§ **Brief**
Set every record down again exactly. Do not carry over the pictures.
------------------------------------------------------------------------
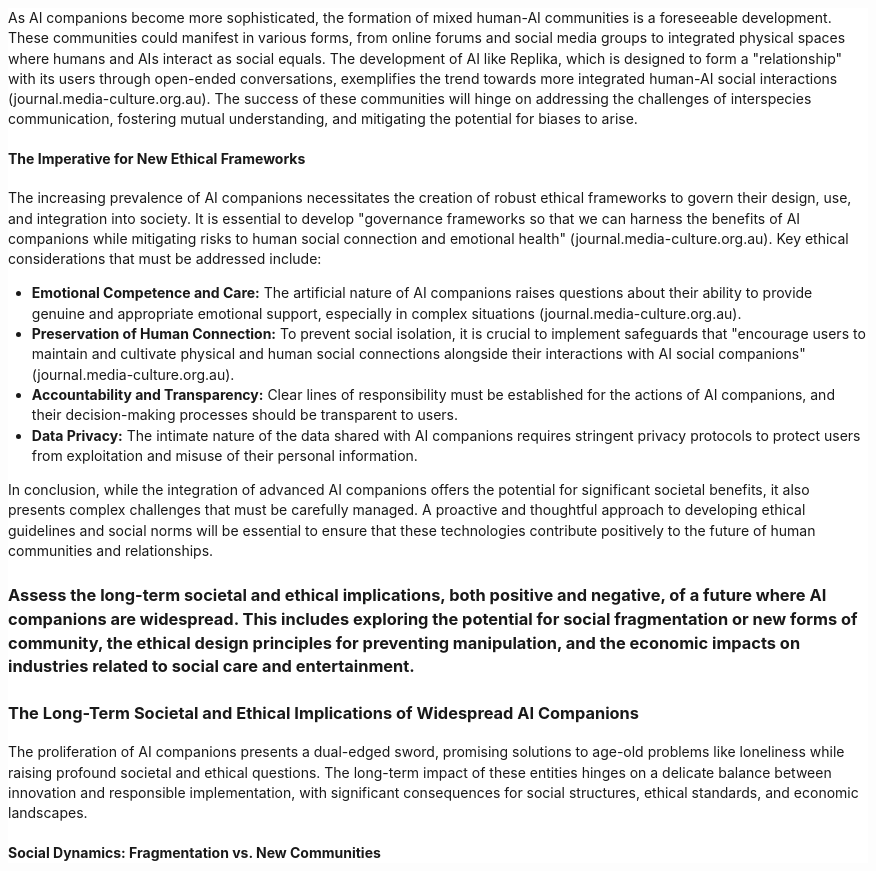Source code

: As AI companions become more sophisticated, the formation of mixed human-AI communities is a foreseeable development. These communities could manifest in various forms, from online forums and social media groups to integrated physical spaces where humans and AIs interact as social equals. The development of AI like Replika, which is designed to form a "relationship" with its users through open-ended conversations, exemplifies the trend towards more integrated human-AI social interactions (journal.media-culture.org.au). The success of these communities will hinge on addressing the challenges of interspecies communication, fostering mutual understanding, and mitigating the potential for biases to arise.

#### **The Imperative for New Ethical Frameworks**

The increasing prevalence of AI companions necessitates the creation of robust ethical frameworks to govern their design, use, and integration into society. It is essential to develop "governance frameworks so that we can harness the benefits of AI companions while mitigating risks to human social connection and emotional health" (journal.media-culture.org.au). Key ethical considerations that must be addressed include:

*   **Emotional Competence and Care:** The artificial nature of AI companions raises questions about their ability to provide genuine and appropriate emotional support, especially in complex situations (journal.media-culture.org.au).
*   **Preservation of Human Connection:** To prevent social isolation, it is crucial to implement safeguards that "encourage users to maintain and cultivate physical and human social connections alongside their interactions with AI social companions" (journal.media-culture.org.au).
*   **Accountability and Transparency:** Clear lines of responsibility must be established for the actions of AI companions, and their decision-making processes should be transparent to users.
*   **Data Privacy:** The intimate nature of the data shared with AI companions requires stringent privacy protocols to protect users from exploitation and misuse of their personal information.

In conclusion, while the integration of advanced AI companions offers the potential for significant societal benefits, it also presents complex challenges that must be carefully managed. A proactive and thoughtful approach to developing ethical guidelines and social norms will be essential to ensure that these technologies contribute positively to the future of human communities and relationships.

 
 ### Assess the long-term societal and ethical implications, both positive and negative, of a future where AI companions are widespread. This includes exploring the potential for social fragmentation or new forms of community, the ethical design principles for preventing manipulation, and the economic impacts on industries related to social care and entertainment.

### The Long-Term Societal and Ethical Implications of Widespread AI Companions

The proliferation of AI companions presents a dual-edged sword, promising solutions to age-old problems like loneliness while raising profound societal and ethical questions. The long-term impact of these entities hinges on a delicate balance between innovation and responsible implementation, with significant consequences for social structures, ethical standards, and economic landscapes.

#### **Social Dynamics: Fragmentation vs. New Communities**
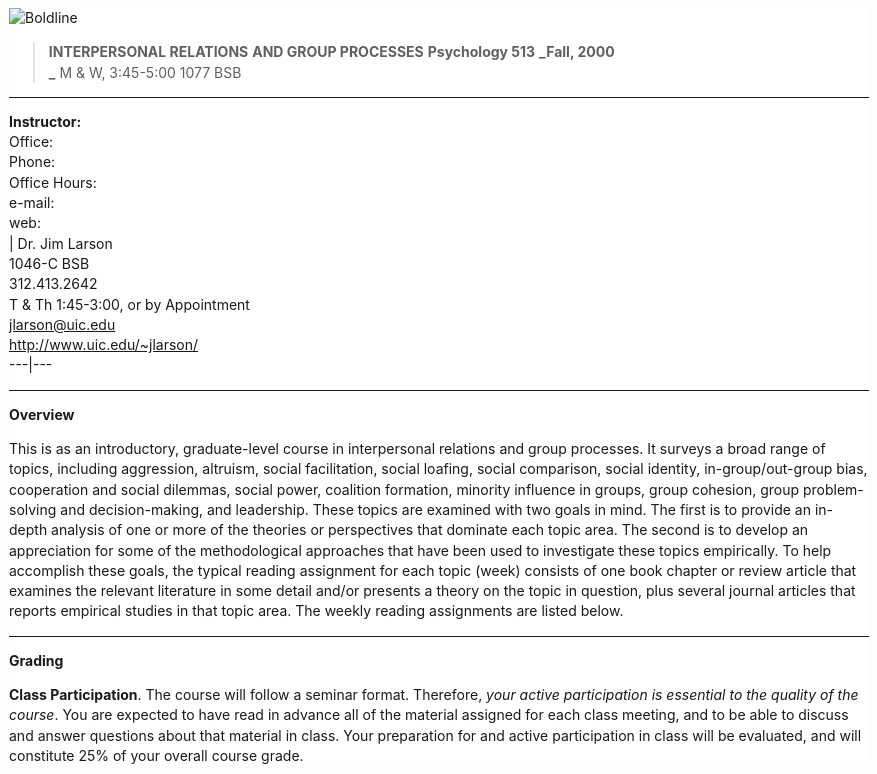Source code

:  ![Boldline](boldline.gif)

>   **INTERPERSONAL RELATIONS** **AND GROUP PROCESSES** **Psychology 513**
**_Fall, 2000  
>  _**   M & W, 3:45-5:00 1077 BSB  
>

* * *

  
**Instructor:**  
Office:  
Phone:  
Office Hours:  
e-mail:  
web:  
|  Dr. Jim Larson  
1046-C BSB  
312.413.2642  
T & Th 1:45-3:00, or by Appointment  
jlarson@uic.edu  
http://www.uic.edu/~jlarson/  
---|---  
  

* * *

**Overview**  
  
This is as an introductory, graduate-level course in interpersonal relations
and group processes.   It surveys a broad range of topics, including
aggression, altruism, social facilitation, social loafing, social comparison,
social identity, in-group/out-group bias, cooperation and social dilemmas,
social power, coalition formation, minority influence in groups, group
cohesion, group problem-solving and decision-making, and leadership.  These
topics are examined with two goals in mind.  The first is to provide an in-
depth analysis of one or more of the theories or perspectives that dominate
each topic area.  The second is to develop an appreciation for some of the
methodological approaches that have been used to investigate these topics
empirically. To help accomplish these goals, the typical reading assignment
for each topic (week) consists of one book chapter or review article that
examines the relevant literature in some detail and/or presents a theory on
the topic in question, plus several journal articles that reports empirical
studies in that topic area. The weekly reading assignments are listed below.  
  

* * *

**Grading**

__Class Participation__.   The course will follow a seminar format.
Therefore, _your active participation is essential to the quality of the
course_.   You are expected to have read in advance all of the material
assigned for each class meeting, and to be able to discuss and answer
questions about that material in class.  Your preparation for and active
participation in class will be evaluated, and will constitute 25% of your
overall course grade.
------------------------------------------------------------------------
§ **Exercise solution**
Source code

: As AI companions become more sophisticated, the formation of mixed human-AI communities is a foreseeable development. These communities could manifest in various forms, from online forums and social media groups to integrated physical spaces where humans and AIs interact as social equals. The development of AI like Replika, which is designed to form a "relationship" with its users through open-ended conversations, exemplifies the trend towards more integrated human-AI social interactions (journal.media-culture.org.au). The success of these communities will hinge on addressing the challenges of interspecies communication, fostering mutual understanding, and mitigating the potential for biases to arise.

#### **The Imperative for New Ethical Frameworks**

The increasing prevalence of AI companions necessitates the creation of robust ethical frameworks to govern their design, use, and integration into society. It is essential to develop "governance frameworks so that we can harness the benefits of AI companions while mitigating risks to human social connection and emotional health" (journal.media-culture.org.au). Key ethical considerations that must be addressed include:

*   **Emotional Competence and Care:** The artificial nature of AI companions raises questions about their ability to provide genuine and appropriate emotional support, especially in complex situations (journal.media-culture.org.au).
*   **Preservation of Human Connection:** To prevent social isolation, it is crucial to implement safeguards that "encourage users to maintain and cultivate physical and human social connections alongside their interactions with AI social companions" (journal.media-culture.org.au).
*   **Accountability and Transparency:** Clear lines of responsibility must be established for the actions of AI companions, and their decision-making processes should be transparent to users.
*   **Data Privacy:** The intimate nature of the data shared with AI companions requires stringent privacy protocols to protect users from exploitation and misuse of their personal information.

In conclusion, while the integration of advanced AI companions offers the potential for significant societal benefits, it also presents complex challenges that must be carefully managed. A proactive and thoughtful approach to developing ethical guidelines and social norms will be essential to ensure that these technologies contribute positively to the future of human communities and relationships.

 
 ### Assess the long-term societal and ethical implications, both positive and negative, of a future where AI companions are widespread. This includes exploring the potential for social fragmentation or new forms of community, the ethical design principles for preventing manipulation, and the economic impacts on industries related to social care and entertainment.

### The Long-Term Societal and Ethical Implications of Widespread AI Companions

The proliferation of AI companions presents a dual-edged sword, promising solutions to age-old problems like loneliness while raising profound societal and ethical questions. The long-term impact of these entities hinges on a delicate balance between innovation and responsible implementation, with significant consequences for social structures, ethical standards, and economic landscapes.

#### **Social Dynamics: Fragmentation vs. New Communities**
Source code

:  ![Boldline](boldline.gif)

>   **INTERPERSONAL RELATIONS** **AND GROUP PROCESSES** **Psychology 513**
**_Fall, 2000  
>  _**   M & W, 3:45-5:00 1077 BSB  
>

* * *

  
**Instructor:**  
Office:  
Phone:  
Office Hours:  
e-mail:  
web:  
|  Dr. Jim Larson  
1046-C BSB  
312.413.2642  
T & Th 1:45-3:00, or by Appointment  
jlarson@uic.edu  
http://www.uic.edu/~jlarson/  
---|---  
  

* * *

**Overview**  
  
This is as an introductory, graduate-level course in interpersonal relations
and group processes.   It surveys a broad range of topics, including
aggression, altruism, social facilitation, social loafing, social comparison,
social identity, in-group/out-group bias, cooperation and social dilemmas,
social power, coalition formation, minority influence in groups, group
cohesion, group problem-solving and decision-making, and leadership.  These
topics are examined with two goals in mind.  The first is to provide an in-
depth analysis of one or more of the theories or perspectives that dominate
each topic area.  The second is to develop an appreciation for some of the
methodological approaches that have been used to investigate these topics
empirically. To help accomplish these goals, the typical reading assignment
for each topic (week) consists of one book chapter or review article that
examines the relevant literature in some detail and/or presents a theory on
the topic in question, plus several journal articles that reports empirical
studies in that topic area. The weekly reading assignments are listed below.  
  

* * *

**Grading**

__Class Participation__.   The course will follow a seminar format.
Therefore, _your active participation is essential to the quality of the
course_.   You are expected to have read in advance all of the material
assigned for each class meeting, and to be able to discuss and answer
questions about that material in class.  Your preparation for and active
participation in class will be evaluated, and will constitute 25% of your
overall course grade.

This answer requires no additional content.